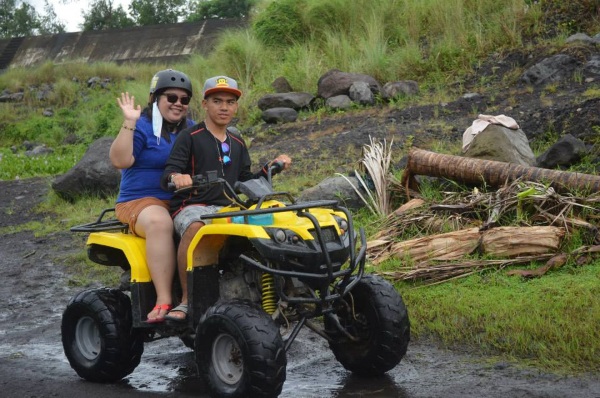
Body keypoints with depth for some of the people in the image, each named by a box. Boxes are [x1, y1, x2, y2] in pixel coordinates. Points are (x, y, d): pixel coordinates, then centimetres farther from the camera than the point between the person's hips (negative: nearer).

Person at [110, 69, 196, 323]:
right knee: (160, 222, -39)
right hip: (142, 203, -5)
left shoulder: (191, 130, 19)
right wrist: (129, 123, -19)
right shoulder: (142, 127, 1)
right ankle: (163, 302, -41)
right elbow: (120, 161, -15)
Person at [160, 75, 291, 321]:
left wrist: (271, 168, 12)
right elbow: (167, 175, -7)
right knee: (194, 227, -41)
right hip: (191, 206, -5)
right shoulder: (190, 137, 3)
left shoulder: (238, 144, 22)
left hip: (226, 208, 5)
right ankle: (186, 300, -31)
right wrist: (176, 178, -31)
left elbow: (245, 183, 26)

━━━━

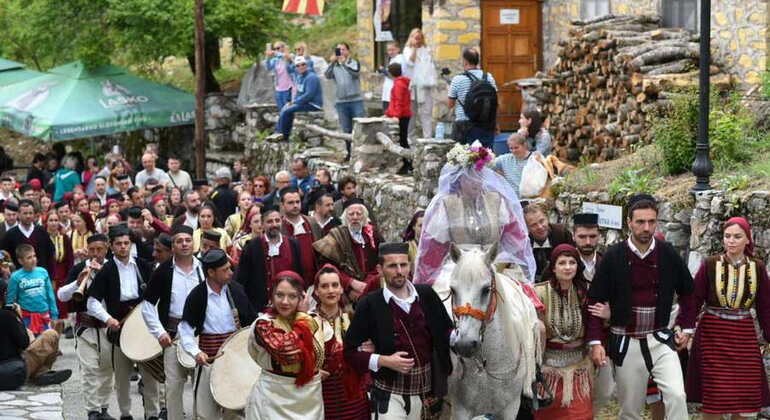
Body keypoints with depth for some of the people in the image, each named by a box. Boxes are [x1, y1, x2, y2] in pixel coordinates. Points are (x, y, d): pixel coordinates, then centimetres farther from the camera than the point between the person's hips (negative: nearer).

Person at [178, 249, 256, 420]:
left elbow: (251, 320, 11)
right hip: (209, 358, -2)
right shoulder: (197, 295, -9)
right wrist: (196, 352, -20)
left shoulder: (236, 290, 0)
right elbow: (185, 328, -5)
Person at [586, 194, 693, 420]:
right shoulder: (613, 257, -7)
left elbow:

━━━━

[ACTIVITY]
Copy out again, unchanged, every row above from the one containing "right elbow: (120, 161, -15)" down to the one containing "right wrist: (176, 178, -31)", both included.

[ANSWER SECTION]
right elbow: (120, 161, -15)
Person at [160, 75, 291, 321]:
left wrist: (271, 168, 12)
right elbow: (167, 175, -7)
right knee: (194, 227, -41)
right hip: (191, 206, -5)
right shoulder: (190, 137, 3)
left shoulder: (238, 144, 22)
left hip: (226, 208, 5)
right ankle: (186, 300, -31)
right wrist: (176, 178, -31)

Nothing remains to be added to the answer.